→ Work instructions
With the images removed, reproduce each entry below word for word.

(Supplied records)

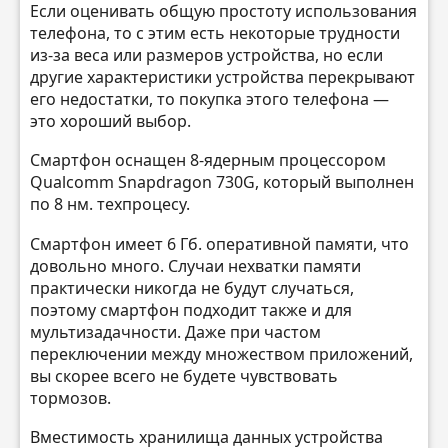
Если оценивать общую простоту использования
телефона, то с этим есть некоторые трудности
из-за веса или размеров устройства, но если
другие характеристики устройства перекрывают
его недостатки, то покупка этого телефона —
это хороший выбор.
Смартфон оснащен 8-ядерным процессором
Qualcomm Snapdragon 730G, который выполнен
по 8 нм. техпроцесу.
Смартфон имеет 6 Гб. оперативной памяти, что
довольно много. Случаи нехватки памяти
практически никогда не будут случаться,
поэтому смартфон подходит также и для
мультизадачности. Даже при частом
переключении между множеством приложений,
вы скорее всего не будете чувствовать
тормозов.
Вместимость хранилища данных устройства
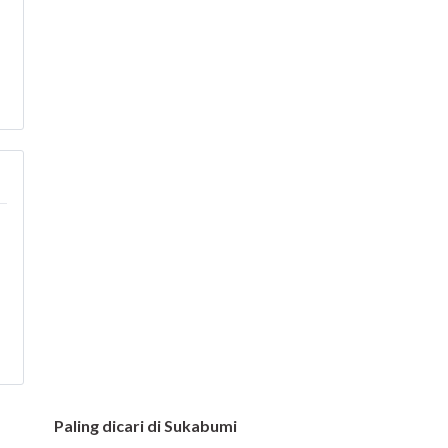
Paling dicari di Sukabumi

(End Supplied records)

→ Answer space
Если оценивать общую простоту использования
телефона, то с этим есть некоторые трудности
из-за веса или размеров устройства, но если
другие характеристики устройства перекрывают
его недостатки, то покупка этого телефона —
это хороший выбор.
Смартфон оснащен 8-ядерным процессором
Qualcomm Snapdragon 730G, который выполнен
по 8 нм. техпроцесу.
Смартфон имеет 6 Гб. оперативной памяти, что
довольно много. Случаи нехватки памяти
практически никогда не будут случаться,
поэтому смартфон подходит также и для
мультизадачности. Даже при частом
переключении между множеством приложений,
вы скорее всего не будете чувствовать
тормозов.
Вместимость хранилища данных устройства
Paling dicari di Sukabumi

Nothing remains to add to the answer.